# Start of The records
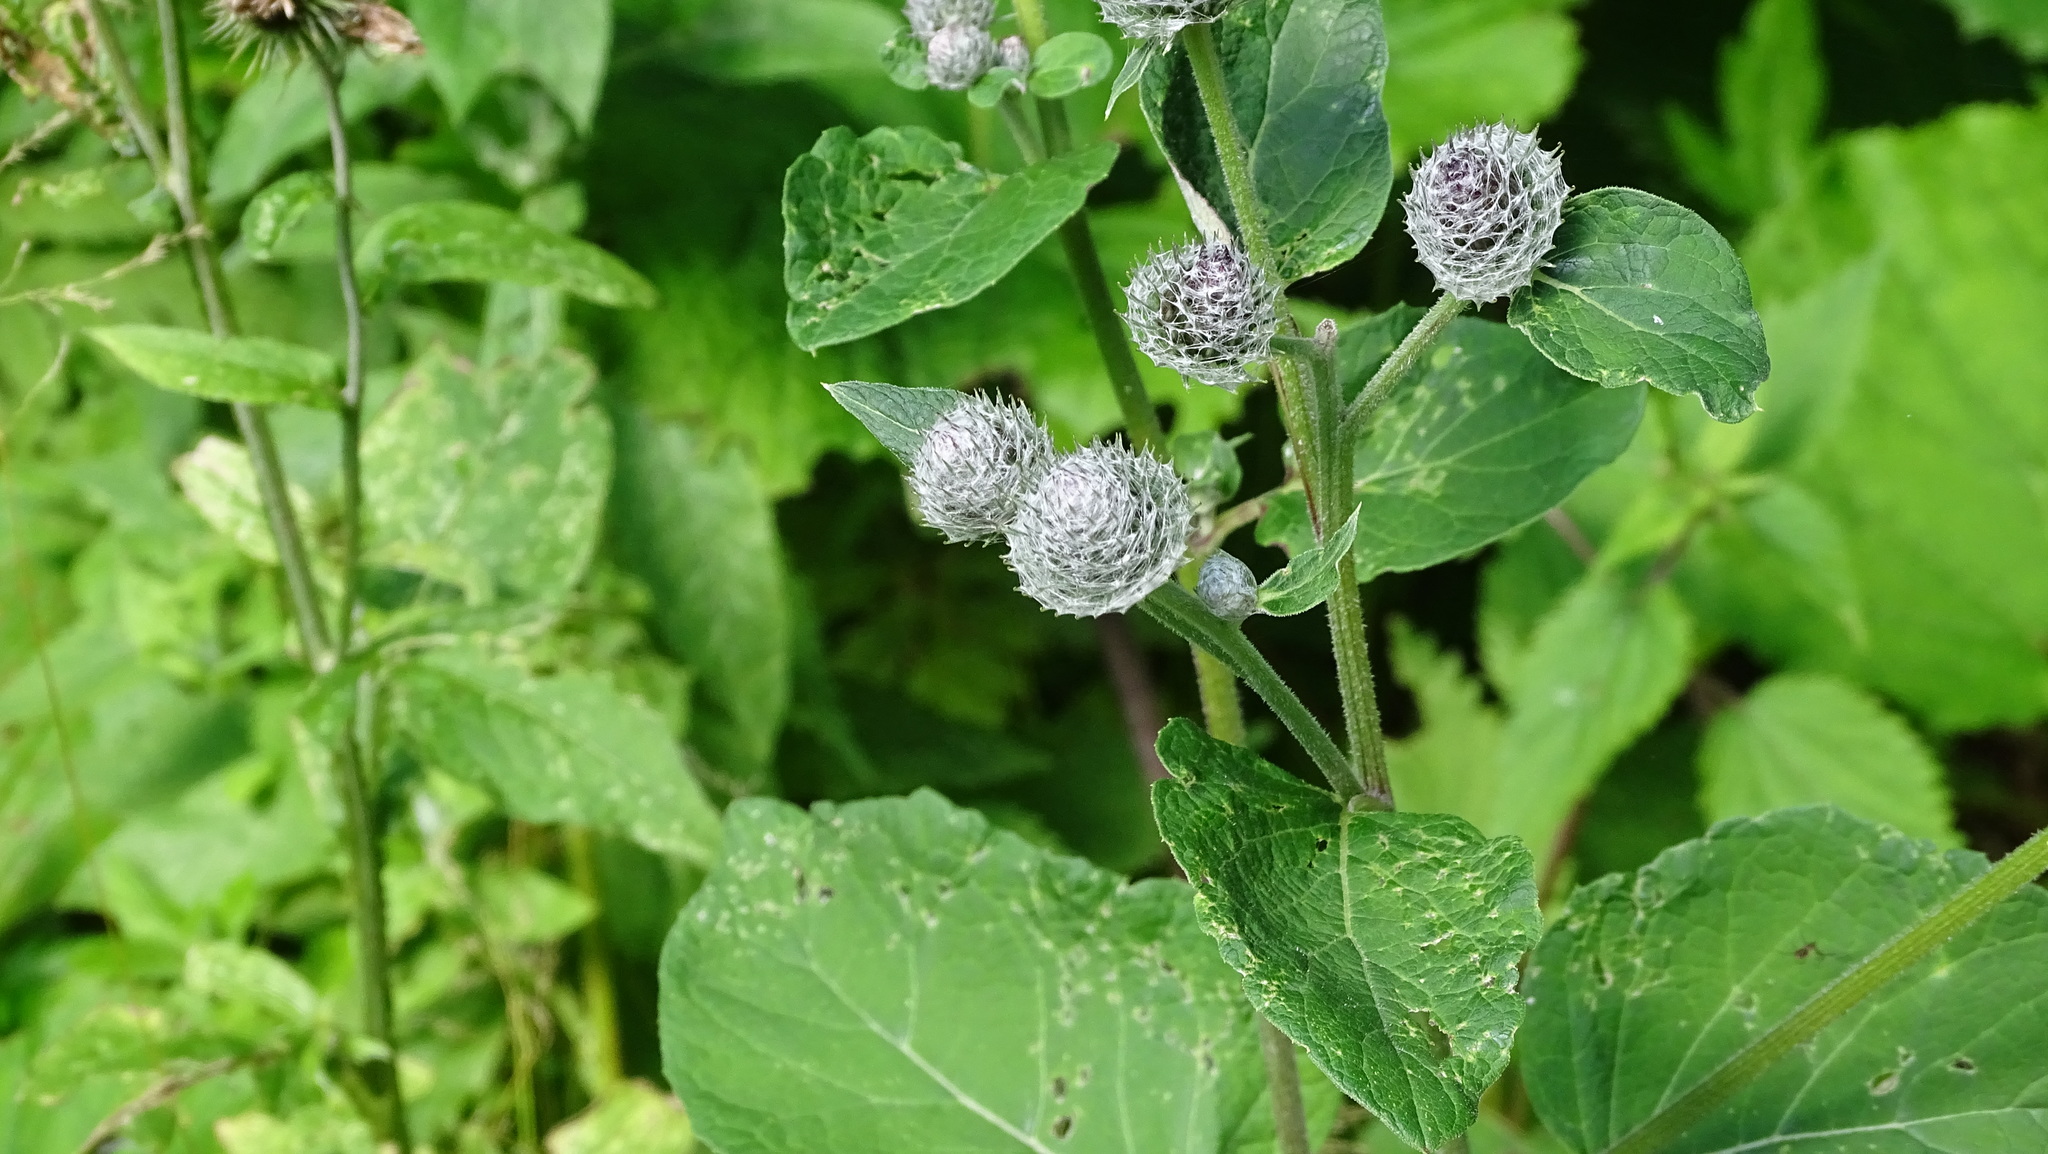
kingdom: Plantae
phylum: Tracheophyta
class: Magnoliopsida
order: Asterales
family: Asteraceae
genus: Arctium
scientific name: Arctium tomentosum
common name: Woolly burdock
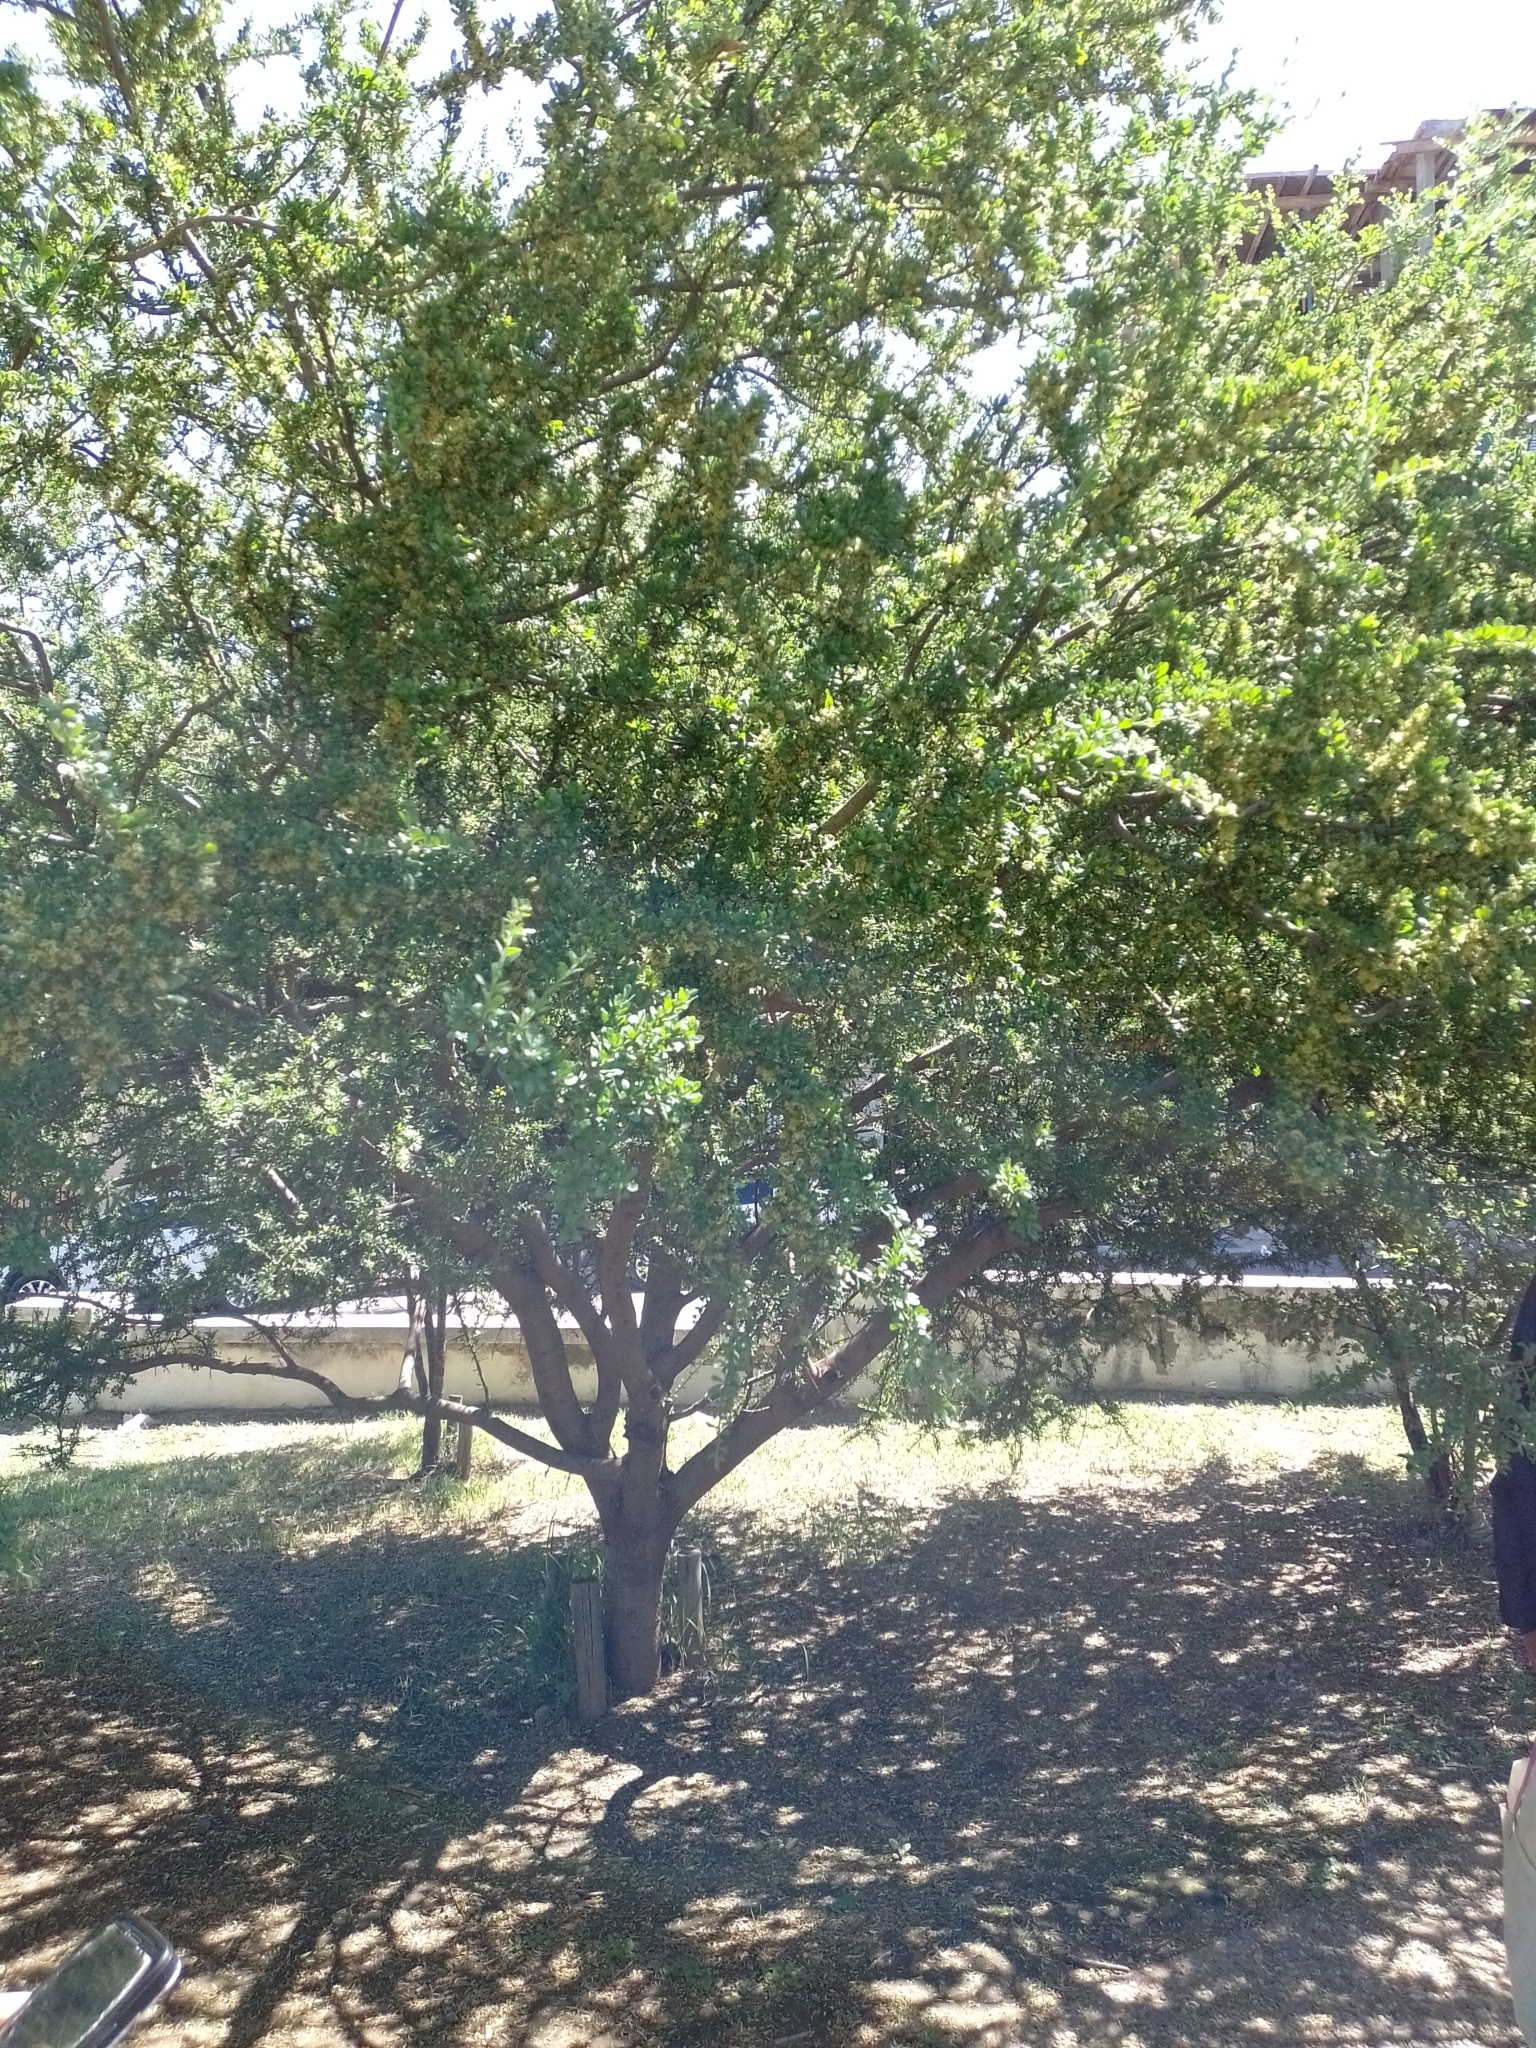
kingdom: Plantae
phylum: Tracheophyta
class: Magnoliopsida
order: Sapindales
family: Anacardiaceae
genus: Schinus
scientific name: Schinus fasciculata
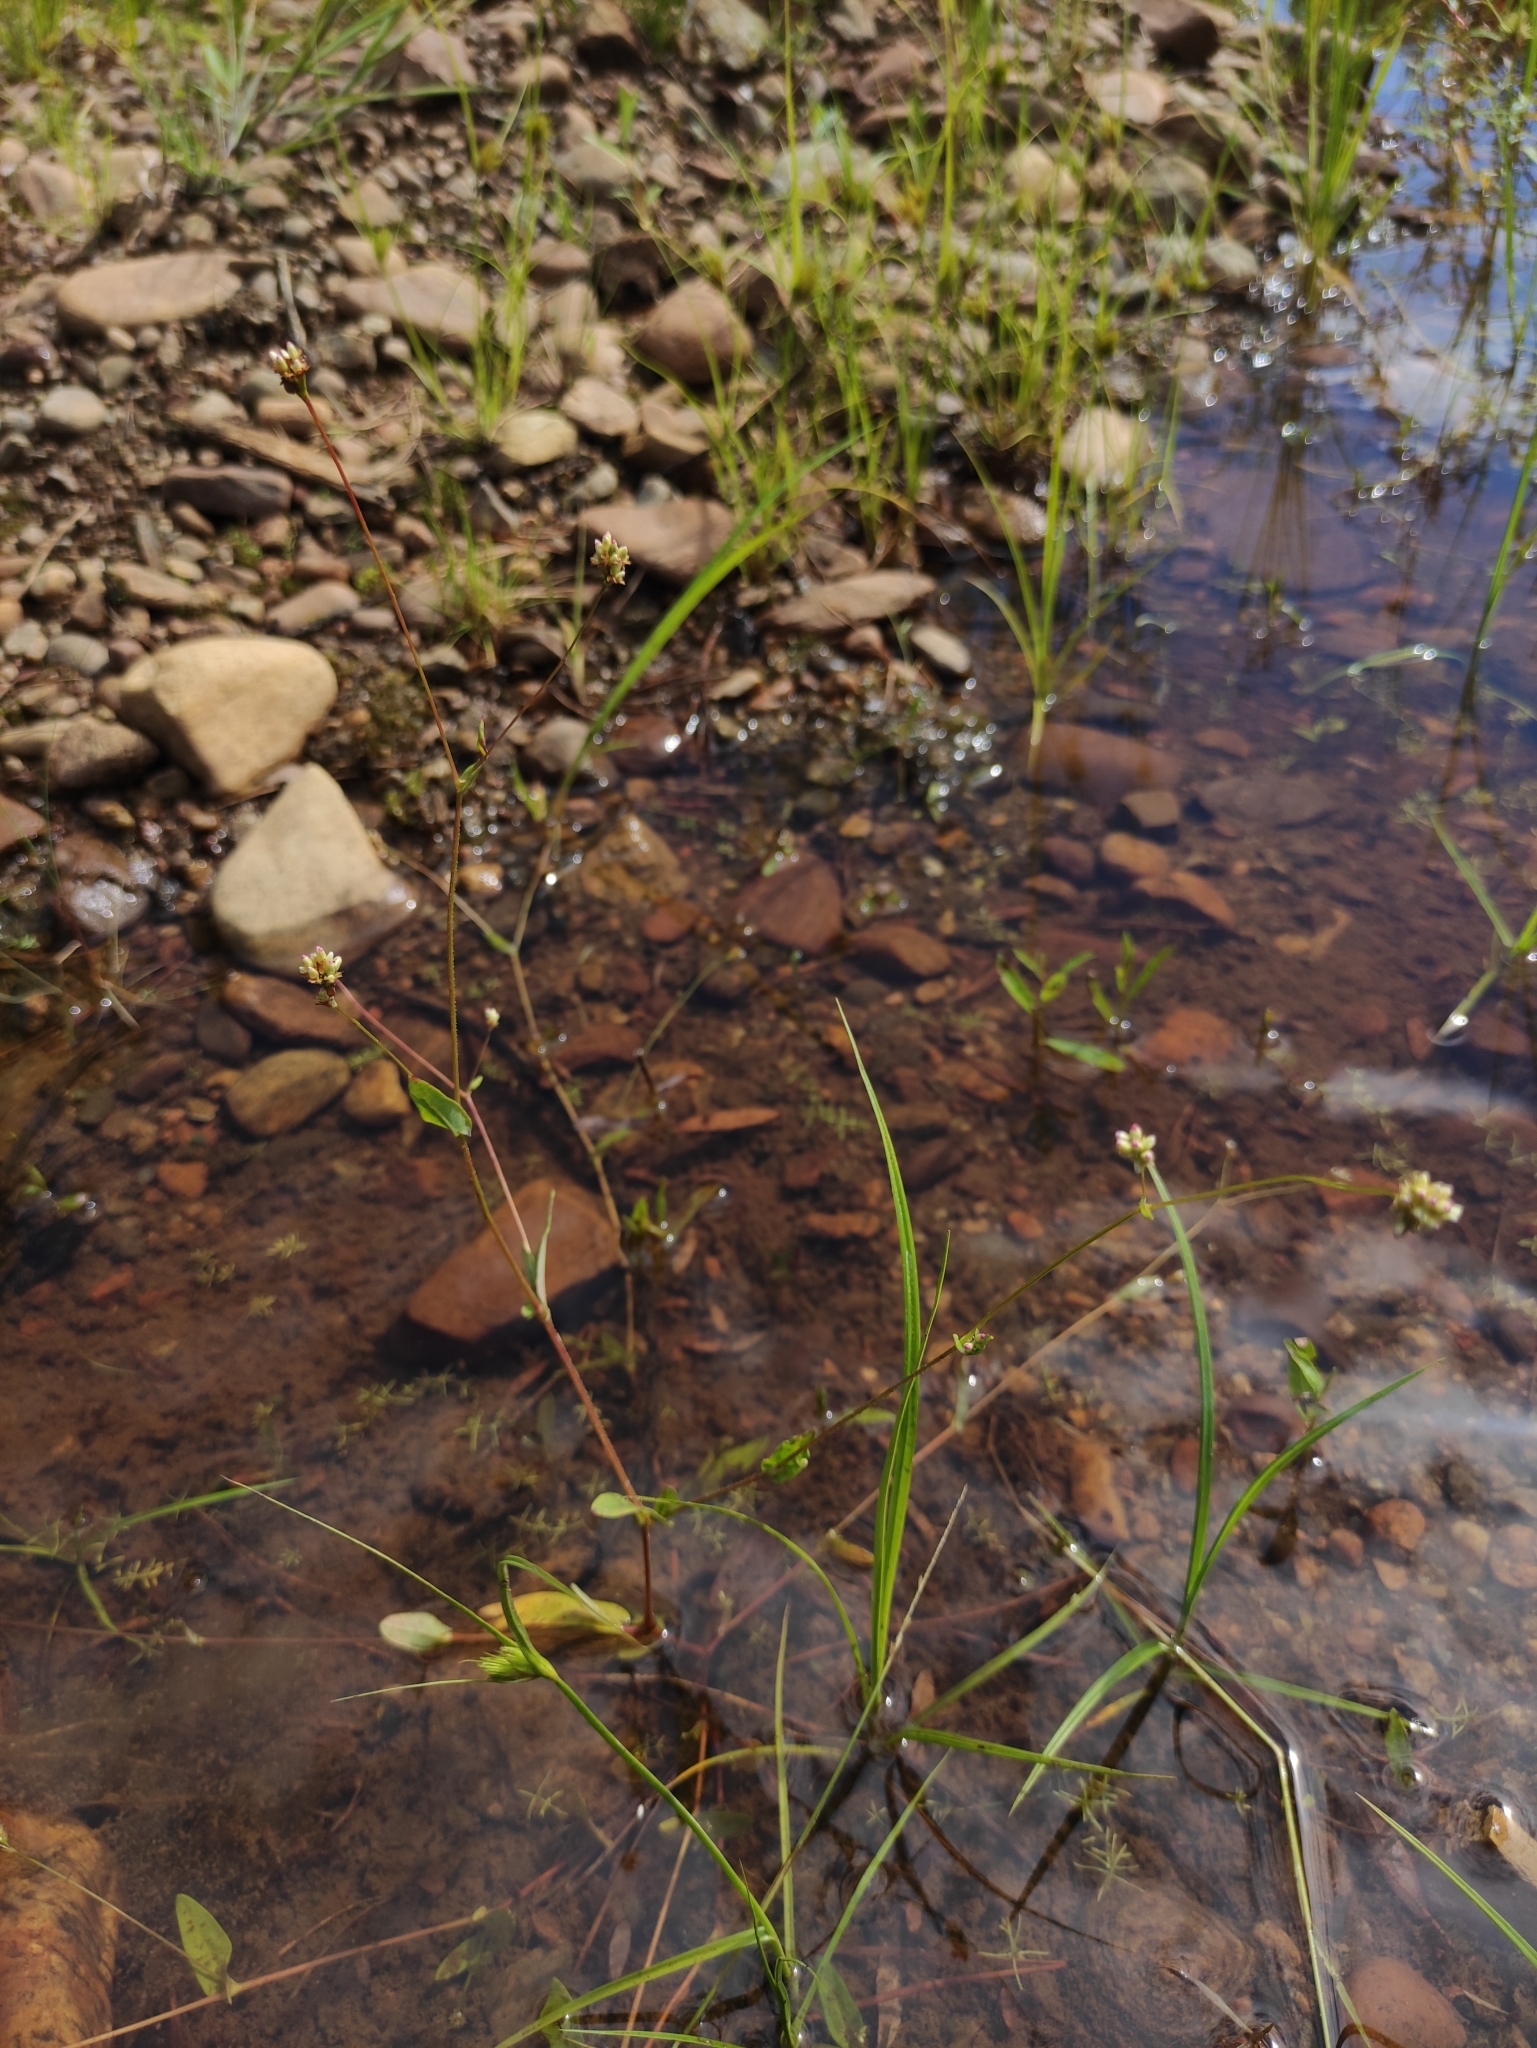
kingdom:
# End of The records
### The task:
Give everything from the line containing "common name: Woolly burdock" down to the end of the listing as a JSON list of strings, one string per line, with blank lines and the pictures left out.

### The result:
[
  "common name: Woolly burdock",
  "kingdom: Plantae",
  "phylum: Tracheophyta",
  "class: Magnoliopsida",
  "order: Sapindales",
  "family: Anacardiaceae",
  "genus: Schinus",
  "scientific name: Schinus fasciculata",
  "kingdom:"
]